| Exercise tasks |
- 1) Name the students pictured in the photo caption of the article on Junior Cert reform.
- 2) Continue the article on plans to reform the Junior Cert from the point where it stops.
** Extract provided follows **
Tuesday 21 November 2017

Exams will be slashed under plans to reform the Junior Cert

Students will be assessed by teachers in radical shake-up of lower secondary education

Junior Cert students from Skerries Community College in Skerries, Co Dublin, (left to right) Daniel Condren, Zachary Diebold, Liam Devereux and Stuart Warren, celebrate their results last year
Junior Cert students from Skerries Community College in Skerries, Co Dublin, (left to right) Daniel Condren, Zachary Diebold, Liam Devereux and Stuart Warren, celebrate their results last year

The number of exams in the Junior Cert is likely to be drastically cut in a major revamp of second-level education due to be announced later this month.

In some subjects in the Junior Cycle, students will no longer be tested by public exams, and there will be a growing emphasis on course-work and continuous assessment.

Under the present system, students commonly sit exams in up to 12 subjects. There is wide agreement that there is curriculum overload.

Education Minister Ruairi Quinn has already indicated that he would like a remodelled Junior Cycle to start in September next year. This means that pupils now in fifth year in primary school will be the first to be affected by the changes.

The minister has not said much so far about what shape the new Junior Cert will take other than it will be a mix of a new exam and assessments based on course-work.

The reshaping of lower secondary education is likely to be the most important measure during Mr Quinn's term of office.

There is growing speculation in education circles that the number of exam subjects will be slashed to seven.

If the minister decides to be more radical, students might only be examined in four core subjects. These would include Maths, English and Irish.

One thing is certain: the present system of lower secondary education, where pupils follow a curriculum for three years and are assessed almost exclusively by exams at the end, will be dismantled.

The National Council for Curriculum And Assessment (NCCA) is currently finalising proposals for the minister.

Officials in the NCCA have been closely studying school systems in other countries.

Among the models that were studied was the system that operates in Slovenia.

Students take external exams in three subjects -- their mother tongue (equivalent to English), maths and a third subject.

The Slovenian model is likely to be seen as a step too far, both by teachers and parents.
** End of Extract provided **
** Dataset follows **
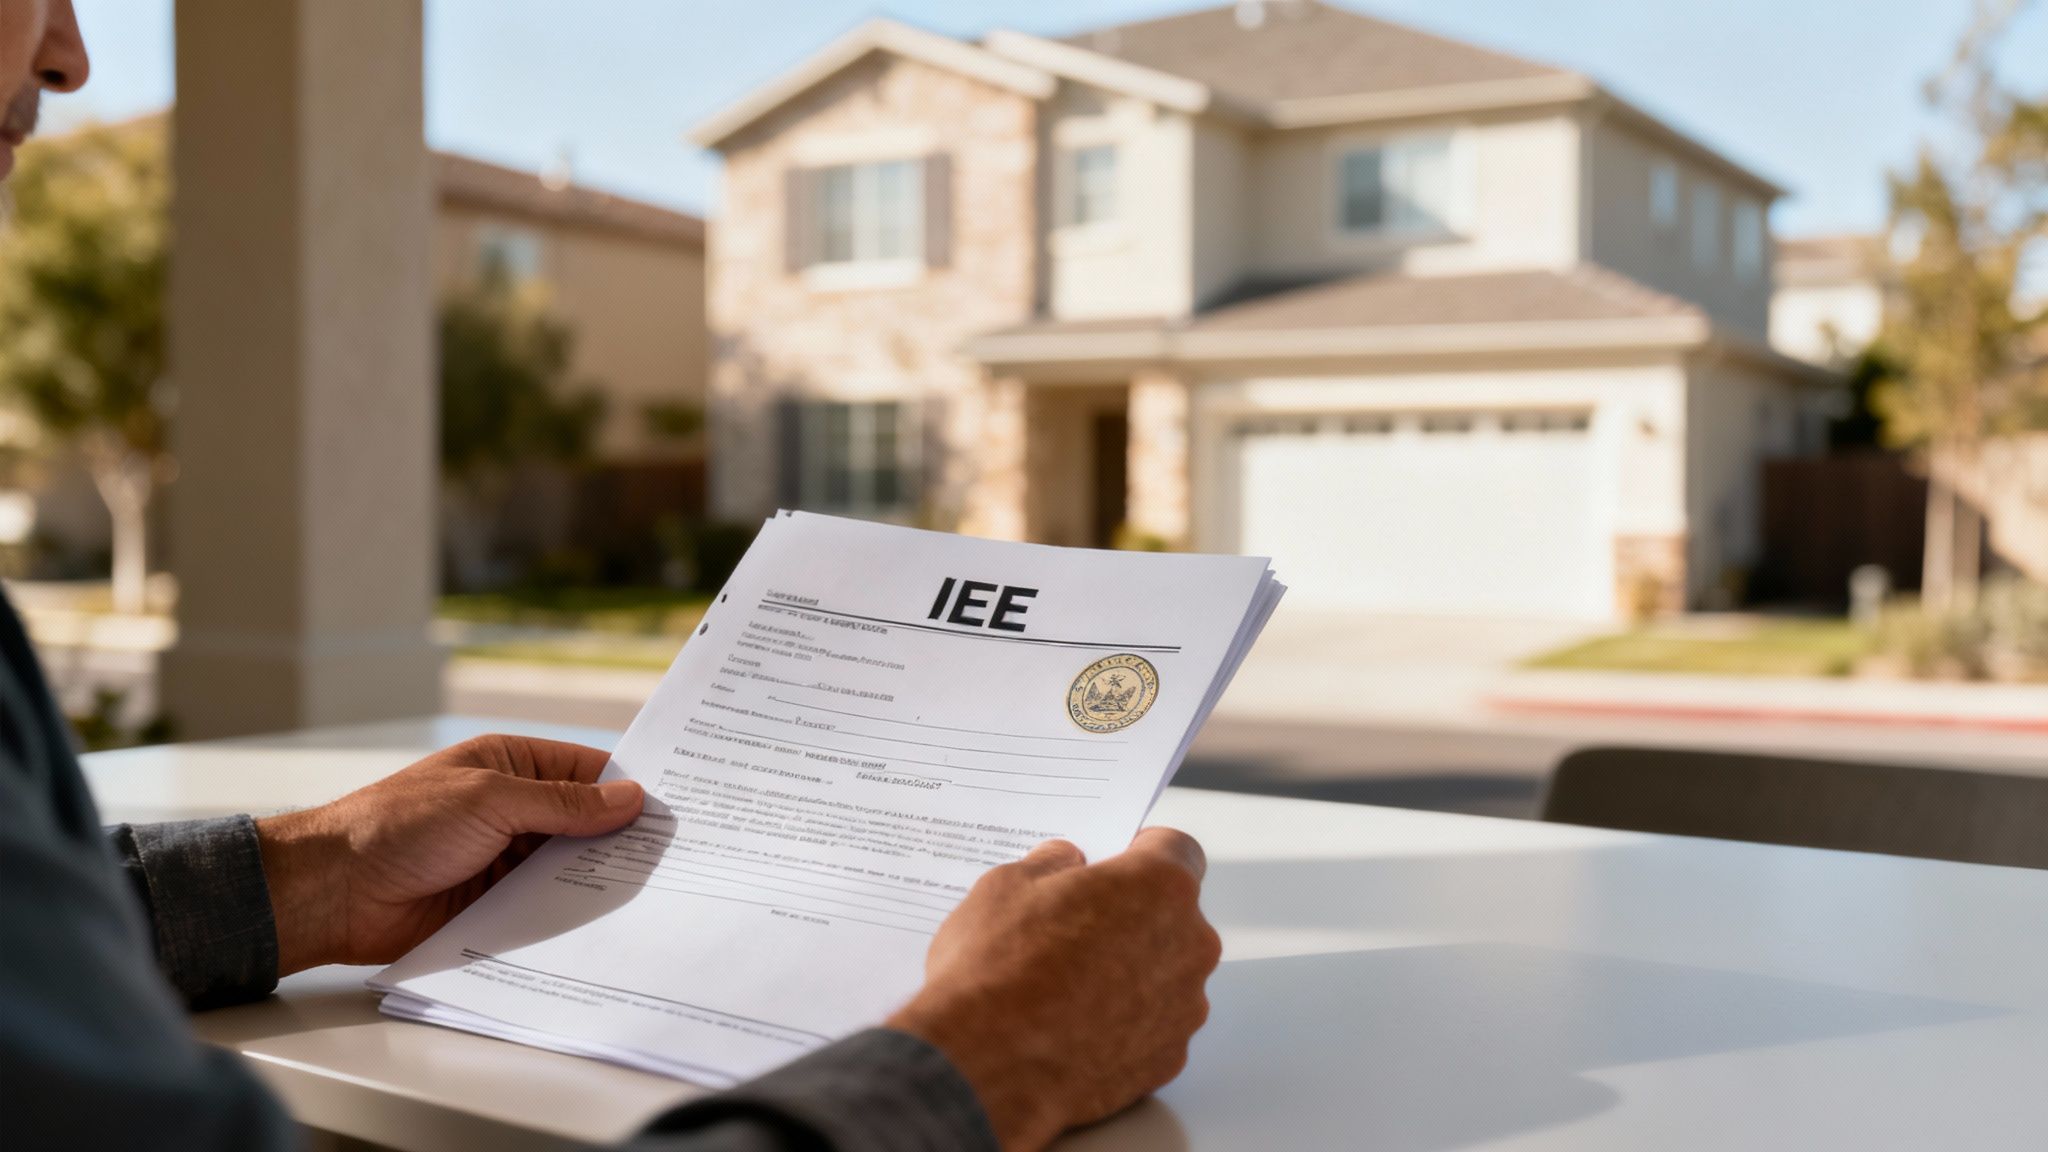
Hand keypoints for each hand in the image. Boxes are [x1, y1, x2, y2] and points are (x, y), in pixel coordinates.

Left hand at [254, 734, 643, 974]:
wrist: (333, 893)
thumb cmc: (397, 824)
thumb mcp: (489, 799)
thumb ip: (562, 803)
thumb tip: (628, 798)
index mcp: (509, 766)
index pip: (586, 769)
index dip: (628, 785)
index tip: (675, 803)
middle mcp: (512, 811)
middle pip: (585, 822)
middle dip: (622, 836)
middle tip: (677, 853)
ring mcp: (504, 860)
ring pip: (569, 868)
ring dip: (599, 879)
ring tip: (654, 890)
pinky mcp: (496, 906)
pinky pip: (546, 908)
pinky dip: (572, 914)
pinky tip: (606, 922)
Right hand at [886, 828, 1220, 1151]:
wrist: (982, 1068)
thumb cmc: (996, 971)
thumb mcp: (1006, 885)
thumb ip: (1051, 865)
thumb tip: (1065, 865)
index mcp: (1159, 887)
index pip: (1177, 850)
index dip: (1142, 852)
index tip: (1114, 863)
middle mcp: (1188, 945)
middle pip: (1172, 915)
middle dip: (1131, 915)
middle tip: (1073, 927)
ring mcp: (1183, 1008)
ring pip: (1164, 973)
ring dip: (1129, 971)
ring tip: (1065, 985)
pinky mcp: (1167, 1059)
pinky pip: (1153, 1026)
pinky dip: (1123, 1022)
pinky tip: (1074, 1025)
** End of Dataset **
| Answers by item number |
- 1) Daniel Condren, Zachary Diebold, Liam Devereux, Stuart Warren

- 2)
As well as scrapping exams, the minister may try to ensure that the new curriculum eases the transition between primary and secondary school.

Recent research from the ESRI indicates that nationally many students do not make an easy jump from primary to secondary, and this can cause lasting damage.

One of the most radical proposals being discussed by the NCCA is to give schools much more control of the curriculum.

Schools may play a greater role in devising their own courses, and students may even be consulted on course content.

If, for example, a principal decides that there needs to be a greater focus on literacy among his or her pupils, the curriculum can be altered to fit that in.

One education official, familiar with the current negotiations, said: "The NCCA is unlikely to choose a big bang solution with the exams being completely scrapped.

"A reduced number of exams is seen as a compromise.''

Teachers are ambivalent about radical reform. On the one hand, many of them agree that the current Junior Cert curriculum is overloaded.

On the other hand, a battered profession may see the shake-up as a measure that will bring a much greater workload with no compensation for teachers.

And the move towards continuous assessment will also present plenty of practical difficulties.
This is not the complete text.